Task item. Beginning with the line where "亚洲明星联合会、中国足球少年红队、杭州足球管理局、" appears, set down each line exactly until the records below end, and omit the pictures.

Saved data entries
####################

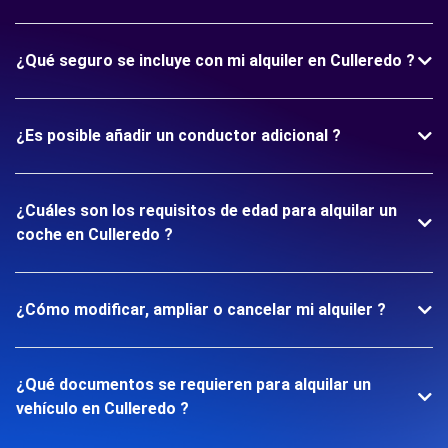
¿Qué seguro se incluye con mi alquiler en Culleredo ?
¿Es posible añadir un conductor adicional ?
¿Cuáles son los requisitos de edad para alquilar un
coche en Culleredo ?
¿Cómo modificar, ampliar o cancelar mi alquiler ?
¿Qué documentos se requieren para alquilar un
vehículo en Culleredo ?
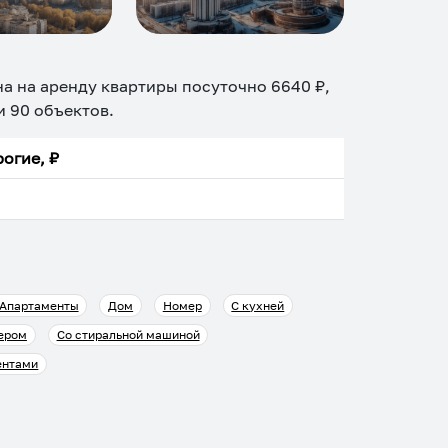
на на аренду квартиры посуточно
6640
₽,
ди
90
объектов
.
огие, ₽
Апартаменты
Дом
Номер
С кухней
ером
Со стиральной машиной
ентами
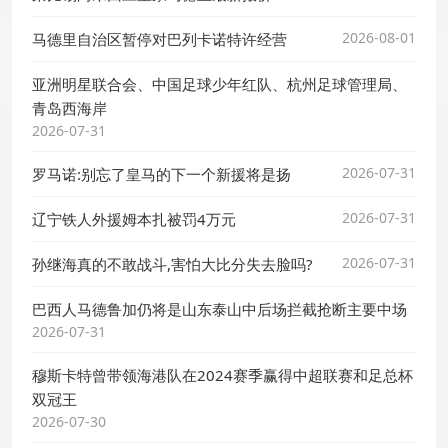
2026-08-01
马德里自治区暂停对巴列卡诺特许经营
亚洲明星联合会、中国足球少年红队、杭州足球管理局、
青岛西海岸
2026-07-31
2026-07-31
罗马诺:别忘了皇马的下一个新援将是扬
2026-07-31
辽宁铁人外援姆本扎被罚4万元
2026-07-31
孙继海真的不敢战斗,害怕大比分失去脸吗?
巴西人马德鲁加仍将是山东泰山中后场拦截抢断主要中场
2026-07-31
穆斯卡特曾带领海港队在2024赛季赢得中超联赛和足总杯
双冠王
2026-07-30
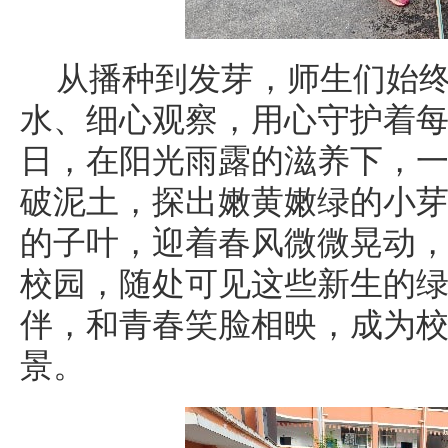
从播种到发芽，师生们始
水、细心观察，用心守护着
日，在阳光雨露的滋养下，
破泥土，探出嫩黄嫩绿的小
的子叶，迎着春风微微晃动
校园，随处可见这些新生的
伴，和青春笑脸相映，成为
景。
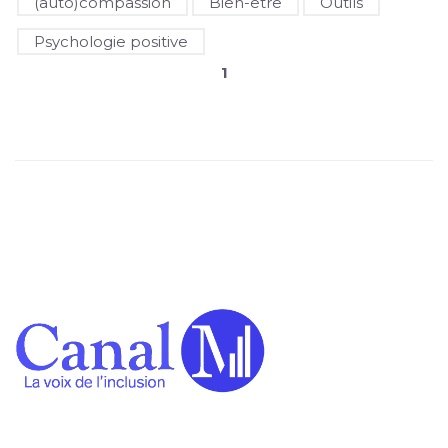
(auto)compassion
Bien-être
Outils
Psychologie positive
1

####################

Answer below.
亚洲明星联合会、中国足球少年红队、杭州足球管理局、
青岛西海岸
2026-07-31
2026-07-31
罗马诺:别忘了皇马的下一个新援将是扬
2026-07-31
辽宁铁人外援姆本扎被罚4万元
2026-07-31
孙继海真的不敢战斗,害怕大比分失去脸吗?
巴西人马德鲁加仍将是山东泰山中后场拦截抢断主要中场
2026-07-31
穆斯卡特曾带领海港队在2024赛季赢得中超联赛和足总杯
双冠王
2026-07-30
从播种到发芽，师生们始
水、细心观察，用心守护着
日，在阳光雨露的滋养下，
破泥土，探出嫩黄嫩绿的小
的子叶，迎着春风微微晃动
校园，随处可见这些新生的
伴，和青春笑脸相映，成为
景。
(auto)compassion
Bien-être
Outils
Psychologie positive
1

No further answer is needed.